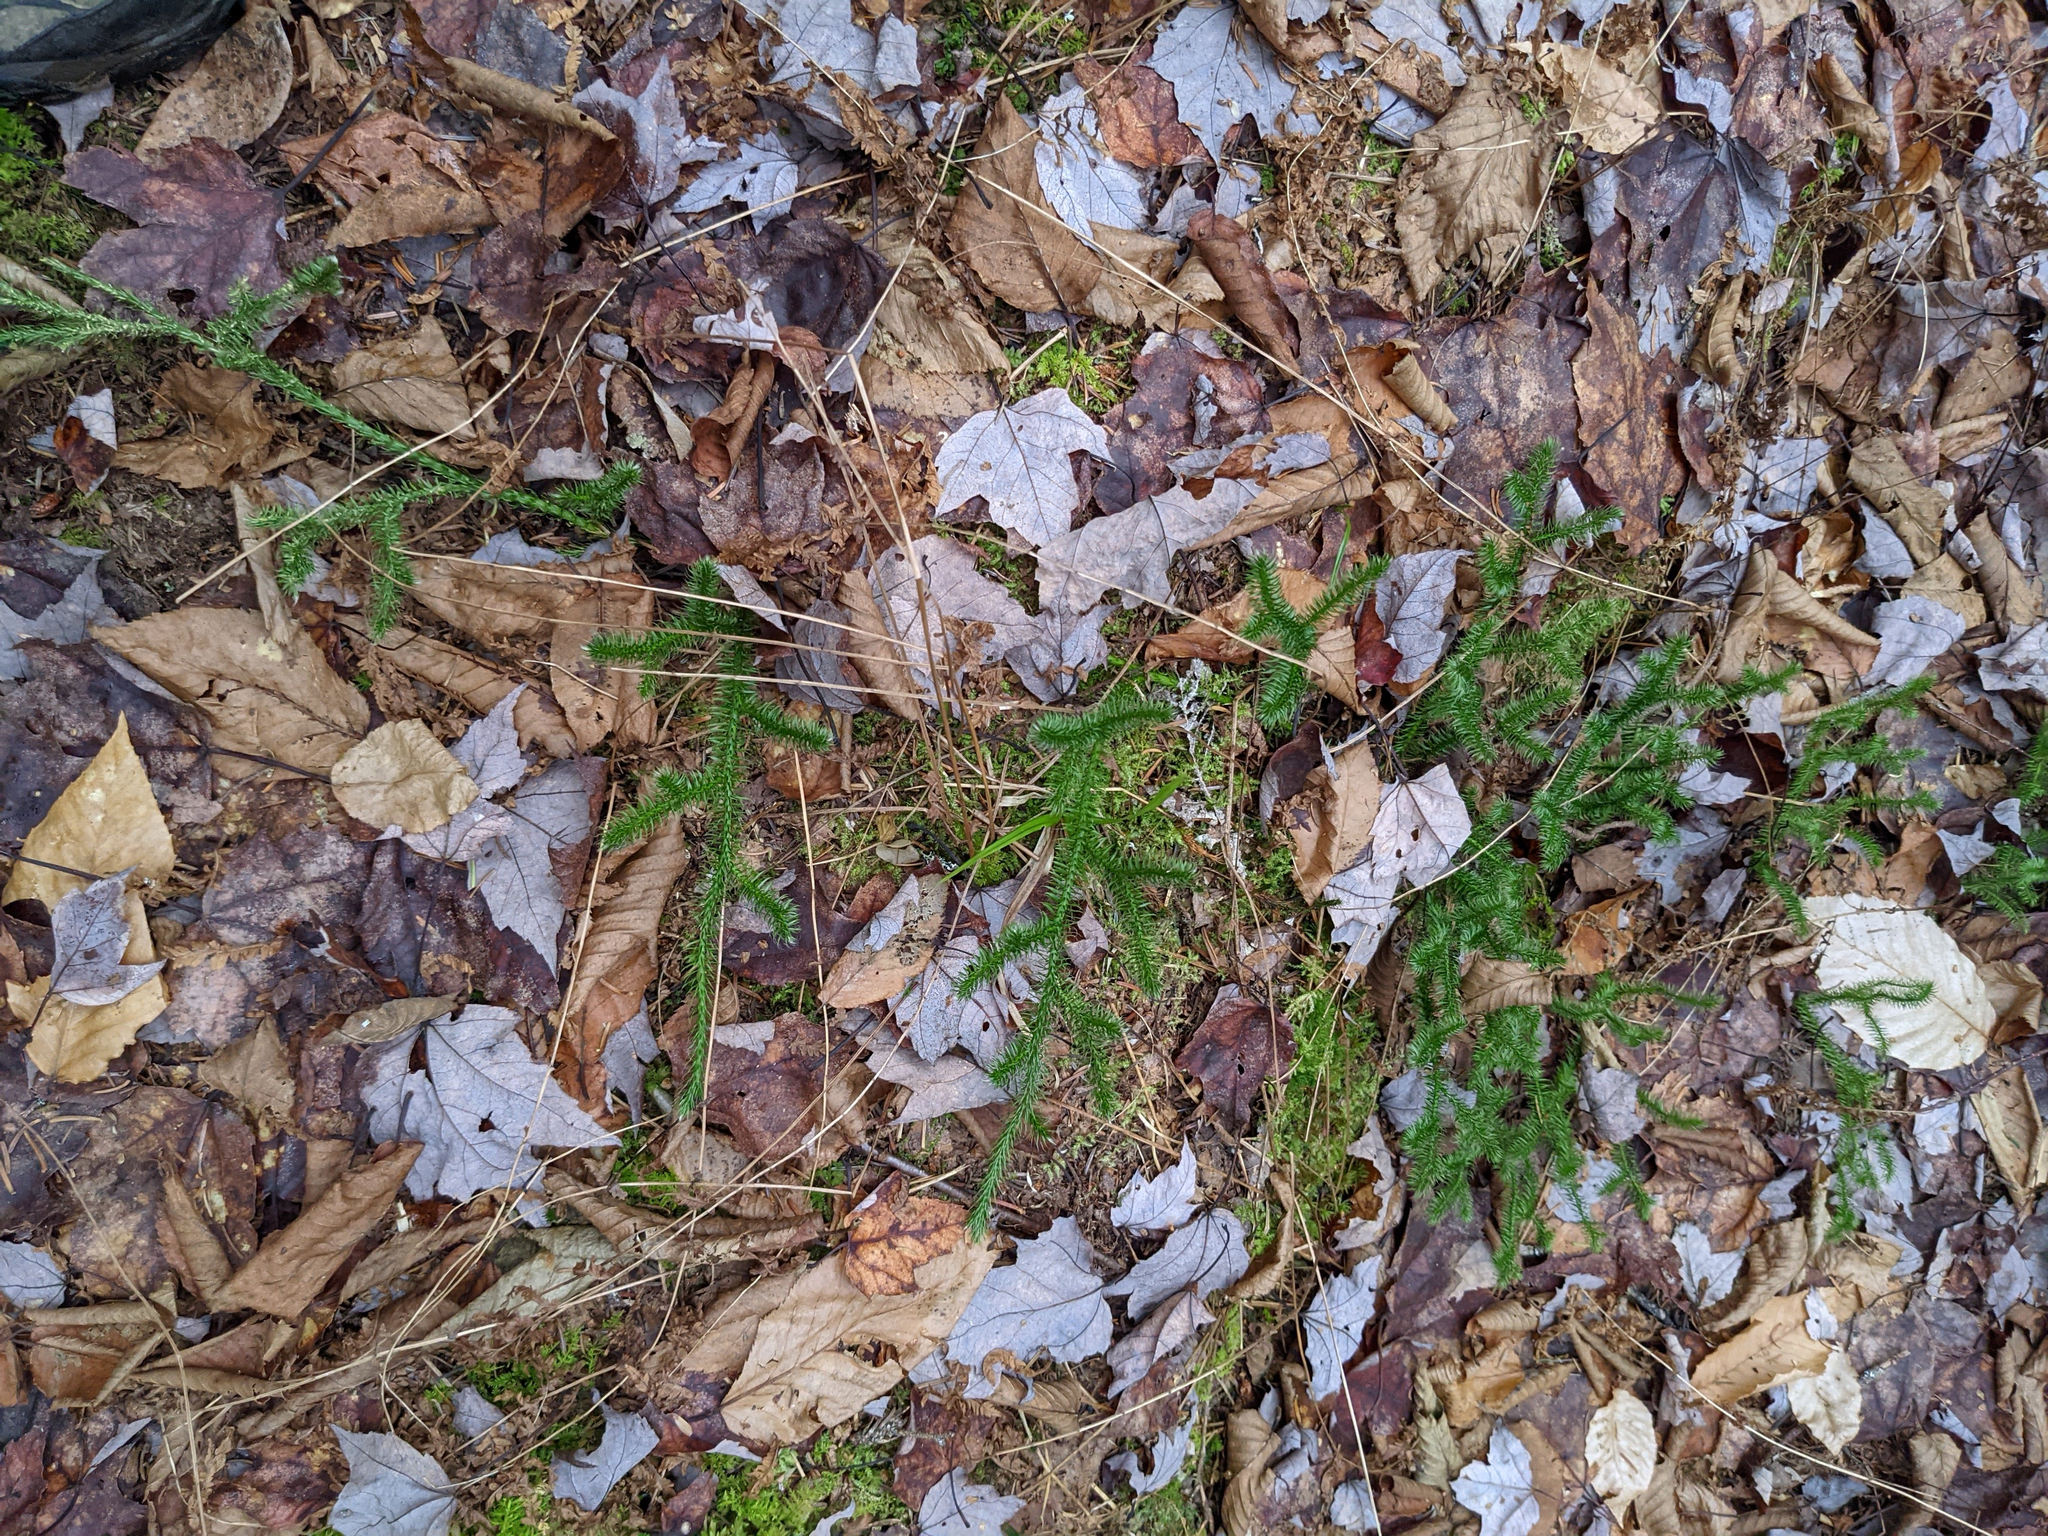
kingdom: Plantae
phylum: Tracheophyta
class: Lycopodiopsida
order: Lycopodiales
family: Lycopodiaceae
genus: Lycopodium
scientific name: Lycopodium clavatum
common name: Stag's-horn clubmoss
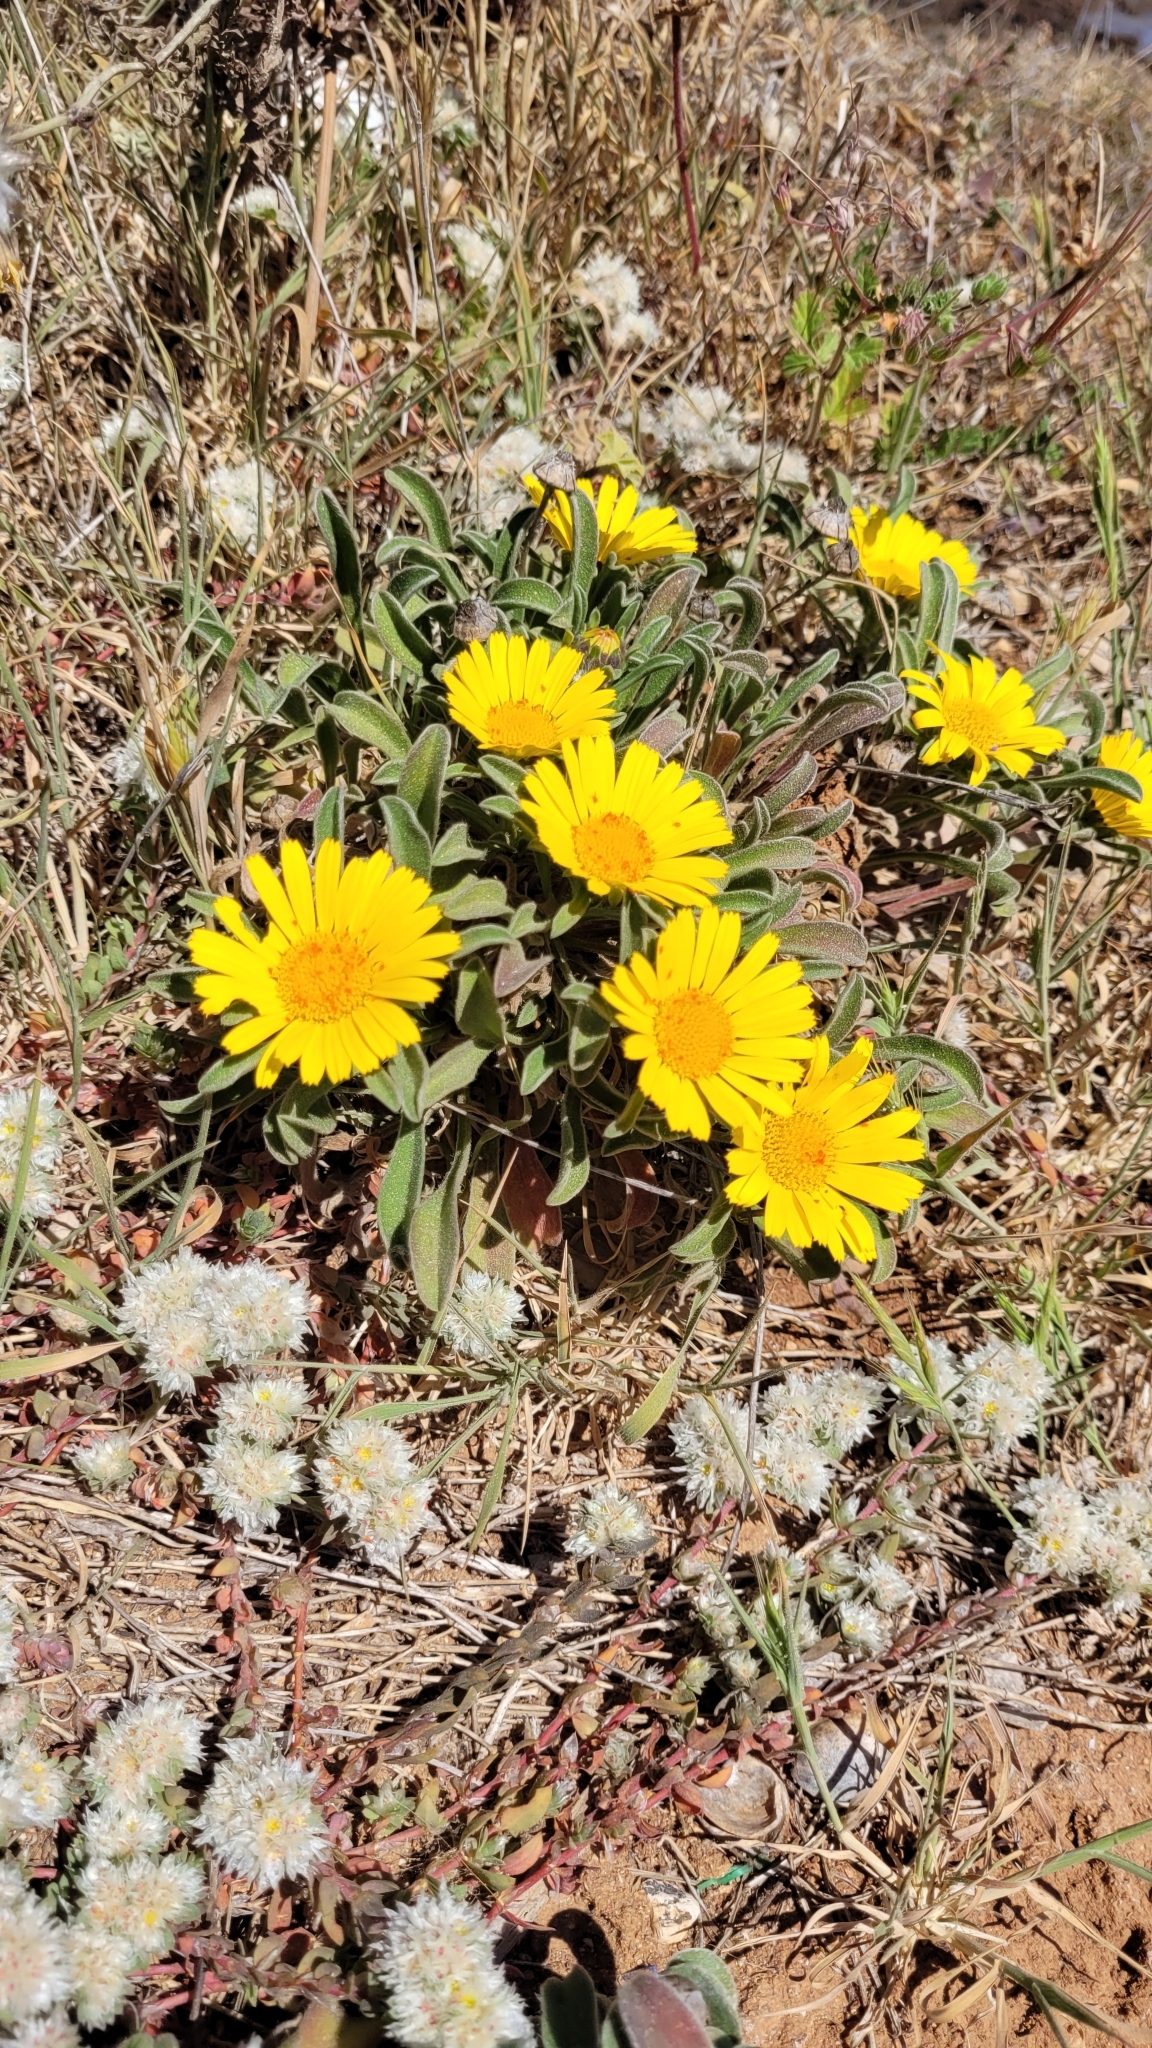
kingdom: Plantae
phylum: Tracheophyta
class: Magnoliopsida
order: Asterales
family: Asteraceae
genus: Pallenis
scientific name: Pallenis maritima
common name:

*DIRECTIVE*: Copy out the lines of all the items again, putting "everyday name" wherever "common name" appears and leaving everything else the same. Don't include the pictures.

*SOLUTION FOR THIS TASK*:
kingdom: Plantae
phylum: Tracheophyta
class: Lycopodiopsida
order: Lycopodiales
family: Lycopodiaceae
genus: Lycopodium
scientific name: Lycopodium clavatum
everyday name: Stag's-horn clubmoss
kingdom: Plantae
phylum: Tracheophyta
class: Magnoliopsida
order: Asterales
family: Asteraceae
genus: Pallenis
scientific name: Pallenis maritima
everyday name:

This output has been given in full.